Tables 1, 2, 3, 4, 5 and 6 in Appendix A suggest that using the BIC with N_grp provided the best ranking for the true model across the range of conditions. However, this is misleading, because of aggregation over all the different models that were simulated. In the rest of this section, we discuss the nuances of testing level 1 and level 2 fixed effects using the different methods for calculating the BIC.

Research Question 1

Tables 7, 8, 9 and 10 in Appendix B show the results for testing a level 1 fixed effect using the three different BIC methods.

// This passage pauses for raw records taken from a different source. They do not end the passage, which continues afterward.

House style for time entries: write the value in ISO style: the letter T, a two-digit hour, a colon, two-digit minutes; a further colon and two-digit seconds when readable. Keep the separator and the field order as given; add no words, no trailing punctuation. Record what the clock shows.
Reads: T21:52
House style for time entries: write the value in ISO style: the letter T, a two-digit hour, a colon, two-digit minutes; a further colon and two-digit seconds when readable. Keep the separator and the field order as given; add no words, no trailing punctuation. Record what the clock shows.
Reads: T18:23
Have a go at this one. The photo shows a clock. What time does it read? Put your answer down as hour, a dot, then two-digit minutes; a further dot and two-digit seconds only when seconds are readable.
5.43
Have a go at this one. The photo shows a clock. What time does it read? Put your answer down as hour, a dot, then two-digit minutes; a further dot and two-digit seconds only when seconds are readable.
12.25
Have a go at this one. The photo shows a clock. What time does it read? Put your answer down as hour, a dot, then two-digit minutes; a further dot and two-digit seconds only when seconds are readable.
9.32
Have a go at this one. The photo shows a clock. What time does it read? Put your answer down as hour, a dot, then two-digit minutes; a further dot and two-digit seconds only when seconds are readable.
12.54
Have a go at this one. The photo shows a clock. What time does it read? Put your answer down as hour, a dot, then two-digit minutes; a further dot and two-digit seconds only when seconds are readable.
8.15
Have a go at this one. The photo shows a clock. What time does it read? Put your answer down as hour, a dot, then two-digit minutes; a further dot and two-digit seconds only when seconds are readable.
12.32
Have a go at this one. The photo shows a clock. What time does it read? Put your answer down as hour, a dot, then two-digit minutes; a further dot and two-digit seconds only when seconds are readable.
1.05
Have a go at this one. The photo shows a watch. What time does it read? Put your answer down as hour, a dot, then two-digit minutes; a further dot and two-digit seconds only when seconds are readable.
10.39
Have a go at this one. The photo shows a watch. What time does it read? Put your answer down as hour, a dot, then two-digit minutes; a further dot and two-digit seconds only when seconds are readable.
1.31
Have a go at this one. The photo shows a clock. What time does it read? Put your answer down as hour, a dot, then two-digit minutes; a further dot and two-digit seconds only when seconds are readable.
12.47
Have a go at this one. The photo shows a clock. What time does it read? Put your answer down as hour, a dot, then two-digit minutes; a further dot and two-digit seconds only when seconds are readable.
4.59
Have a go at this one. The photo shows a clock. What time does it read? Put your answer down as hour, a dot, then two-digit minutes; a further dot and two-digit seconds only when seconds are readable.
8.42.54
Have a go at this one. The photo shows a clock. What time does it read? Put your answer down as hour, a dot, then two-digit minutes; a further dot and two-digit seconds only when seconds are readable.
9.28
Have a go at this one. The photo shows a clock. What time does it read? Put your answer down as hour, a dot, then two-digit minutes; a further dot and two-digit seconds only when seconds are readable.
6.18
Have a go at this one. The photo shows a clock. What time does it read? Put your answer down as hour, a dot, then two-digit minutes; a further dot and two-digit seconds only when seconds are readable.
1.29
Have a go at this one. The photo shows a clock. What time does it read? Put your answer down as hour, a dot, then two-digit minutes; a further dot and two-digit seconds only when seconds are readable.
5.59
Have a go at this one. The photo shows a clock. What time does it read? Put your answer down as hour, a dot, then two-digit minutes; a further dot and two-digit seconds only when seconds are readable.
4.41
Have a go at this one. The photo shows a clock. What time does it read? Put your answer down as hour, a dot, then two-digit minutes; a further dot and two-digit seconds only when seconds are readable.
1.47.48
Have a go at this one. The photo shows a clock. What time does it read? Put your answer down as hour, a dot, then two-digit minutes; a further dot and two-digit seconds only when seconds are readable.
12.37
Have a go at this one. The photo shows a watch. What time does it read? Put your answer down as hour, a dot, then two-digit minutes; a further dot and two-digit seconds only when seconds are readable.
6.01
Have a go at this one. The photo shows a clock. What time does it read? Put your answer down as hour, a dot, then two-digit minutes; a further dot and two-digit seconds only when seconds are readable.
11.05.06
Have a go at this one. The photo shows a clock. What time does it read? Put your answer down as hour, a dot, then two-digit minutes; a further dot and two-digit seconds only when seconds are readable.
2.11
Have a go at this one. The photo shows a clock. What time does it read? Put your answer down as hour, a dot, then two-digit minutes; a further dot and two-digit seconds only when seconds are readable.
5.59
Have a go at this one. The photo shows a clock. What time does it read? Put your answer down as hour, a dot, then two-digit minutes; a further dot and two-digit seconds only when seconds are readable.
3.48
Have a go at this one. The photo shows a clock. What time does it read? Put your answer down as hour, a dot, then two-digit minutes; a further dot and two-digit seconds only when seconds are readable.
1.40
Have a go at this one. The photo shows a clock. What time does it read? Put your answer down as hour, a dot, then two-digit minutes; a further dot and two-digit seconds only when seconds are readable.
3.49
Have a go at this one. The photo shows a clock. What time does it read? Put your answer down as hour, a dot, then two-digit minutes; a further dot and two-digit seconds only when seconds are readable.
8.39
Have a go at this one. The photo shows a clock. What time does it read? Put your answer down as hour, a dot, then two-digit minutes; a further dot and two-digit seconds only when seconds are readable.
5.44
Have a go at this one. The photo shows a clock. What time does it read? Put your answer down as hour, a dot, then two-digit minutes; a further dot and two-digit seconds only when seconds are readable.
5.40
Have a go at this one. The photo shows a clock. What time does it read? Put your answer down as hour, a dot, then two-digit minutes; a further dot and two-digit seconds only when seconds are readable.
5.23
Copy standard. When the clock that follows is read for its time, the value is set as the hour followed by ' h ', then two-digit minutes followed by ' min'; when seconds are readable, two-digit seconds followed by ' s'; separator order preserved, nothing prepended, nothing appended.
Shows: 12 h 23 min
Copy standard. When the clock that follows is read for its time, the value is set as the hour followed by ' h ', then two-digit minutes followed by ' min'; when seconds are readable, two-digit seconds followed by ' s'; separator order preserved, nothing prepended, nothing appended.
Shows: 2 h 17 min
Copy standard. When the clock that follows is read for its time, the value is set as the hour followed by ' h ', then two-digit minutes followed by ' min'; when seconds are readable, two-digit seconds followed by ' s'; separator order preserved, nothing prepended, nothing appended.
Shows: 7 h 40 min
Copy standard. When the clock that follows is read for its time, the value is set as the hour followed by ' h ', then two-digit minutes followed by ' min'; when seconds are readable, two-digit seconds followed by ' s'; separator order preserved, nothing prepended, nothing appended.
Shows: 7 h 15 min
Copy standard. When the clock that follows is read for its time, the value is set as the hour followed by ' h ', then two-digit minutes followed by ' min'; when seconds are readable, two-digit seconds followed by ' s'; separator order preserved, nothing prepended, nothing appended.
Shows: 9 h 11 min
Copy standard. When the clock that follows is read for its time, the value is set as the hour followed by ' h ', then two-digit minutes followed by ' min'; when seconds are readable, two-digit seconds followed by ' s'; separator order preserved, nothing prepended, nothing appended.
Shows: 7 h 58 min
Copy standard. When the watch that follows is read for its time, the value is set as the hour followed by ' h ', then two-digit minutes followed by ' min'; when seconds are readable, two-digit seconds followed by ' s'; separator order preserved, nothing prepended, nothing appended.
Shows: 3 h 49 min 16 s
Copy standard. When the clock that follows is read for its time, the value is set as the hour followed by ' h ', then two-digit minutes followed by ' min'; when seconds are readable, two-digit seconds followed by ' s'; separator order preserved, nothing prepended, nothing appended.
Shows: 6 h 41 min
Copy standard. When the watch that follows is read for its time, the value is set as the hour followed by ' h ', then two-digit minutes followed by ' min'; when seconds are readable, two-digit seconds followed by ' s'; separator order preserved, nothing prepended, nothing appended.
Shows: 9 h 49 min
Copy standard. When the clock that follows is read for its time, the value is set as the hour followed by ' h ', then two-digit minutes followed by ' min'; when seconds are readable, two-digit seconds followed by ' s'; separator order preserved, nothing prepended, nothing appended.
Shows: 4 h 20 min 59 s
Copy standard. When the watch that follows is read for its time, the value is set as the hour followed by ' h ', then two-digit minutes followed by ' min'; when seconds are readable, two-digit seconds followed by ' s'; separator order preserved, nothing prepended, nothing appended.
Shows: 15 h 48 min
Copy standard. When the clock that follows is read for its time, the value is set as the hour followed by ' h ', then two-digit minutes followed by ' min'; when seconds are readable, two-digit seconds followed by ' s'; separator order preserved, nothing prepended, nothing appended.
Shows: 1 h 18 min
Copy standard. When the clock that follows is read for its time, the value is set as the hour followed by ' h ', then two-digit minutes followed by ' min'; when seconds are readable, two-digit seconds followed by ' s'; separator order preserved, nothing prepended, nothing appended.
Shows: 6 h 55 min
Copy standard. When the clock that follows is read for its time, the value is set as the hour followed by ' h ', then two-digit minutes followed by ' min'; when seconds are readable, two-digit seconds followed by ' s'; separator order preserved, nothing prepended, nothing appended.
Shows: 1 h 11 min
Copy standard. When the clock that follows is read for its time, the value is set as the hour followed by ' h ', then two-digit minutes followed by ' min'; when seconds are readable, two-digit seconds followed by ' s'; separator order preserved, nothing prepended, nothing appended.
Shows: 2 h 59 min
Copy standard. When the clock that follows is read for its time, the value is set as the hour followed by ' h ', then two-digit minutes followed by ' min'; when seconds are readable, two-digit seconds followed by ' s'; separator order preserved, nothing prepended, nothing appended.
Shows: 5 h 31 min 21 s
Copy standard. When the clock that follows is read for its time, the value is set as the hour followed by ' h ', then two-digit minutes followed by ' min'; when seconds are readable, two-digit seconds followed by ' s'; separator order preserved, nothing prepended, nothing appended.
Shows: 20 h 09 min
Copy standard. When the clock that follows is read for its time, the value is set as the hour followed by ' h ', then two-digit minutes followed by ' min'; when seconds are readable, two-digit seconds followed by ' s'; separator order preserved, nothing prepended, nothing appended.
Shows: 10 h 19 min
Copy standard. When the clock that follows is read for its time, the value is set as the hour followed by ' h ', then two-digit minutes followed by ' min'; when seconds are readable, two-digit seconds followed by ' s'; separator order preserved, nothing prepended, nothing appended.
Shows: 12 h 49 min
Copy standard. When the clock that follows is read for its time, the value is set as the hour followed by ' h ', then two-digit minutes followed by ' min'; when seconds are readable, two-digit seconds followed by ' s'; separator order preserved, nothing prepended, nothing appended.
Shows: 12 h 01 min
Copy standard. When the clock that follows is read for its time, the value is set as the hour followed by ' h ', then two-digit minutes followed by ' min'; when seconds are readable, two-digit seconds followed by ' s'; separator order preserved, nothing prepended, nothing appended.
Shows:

Table 7 shows the expected behavior that the decrease in penalty from going from N_tot to N_icc to N_grp increases the Type I error rate. Table 8 shows that the Type I error rate only changes with the ICC for the penalty using N_icc. Table 9 shows that increasing the number of observations by increasing the number of groups decreases the Type I error rate for all three BIC types, with the smallest false positive rates coming from N_tot.

The most interesting result for testing level 1 fixed effects is in Table 10, which shows that increasing the number of observations by increasing group size renders the penalties from using N_grp and N_icc useless for controlling false positives. Considering the model in Eq. 7 or 9, Appendix D shows that increasing the group size while keeping the number of groups fixed is asymptotically equivalent to mean-centering X_ij by groups when considering a level 1 fixed effect.

As was discussed in Delattre et al. (2014), the concentration rate for the variance of level 1 fixed effects is 1/N_tot. The other methods for computing the BIC only provide asymptotic protection from false positives when the number of groups increases. Thus, requiring in any manner that the Type I error rate decrease to 0 as the sample size increases restricts us to the use of N_tot when testing level 1 fixed effects. This restriction is reasonable for testing a level 1 fixed effect, because the consistency of the Bayesian testing procedure needs to be maintained even when there is only a single group.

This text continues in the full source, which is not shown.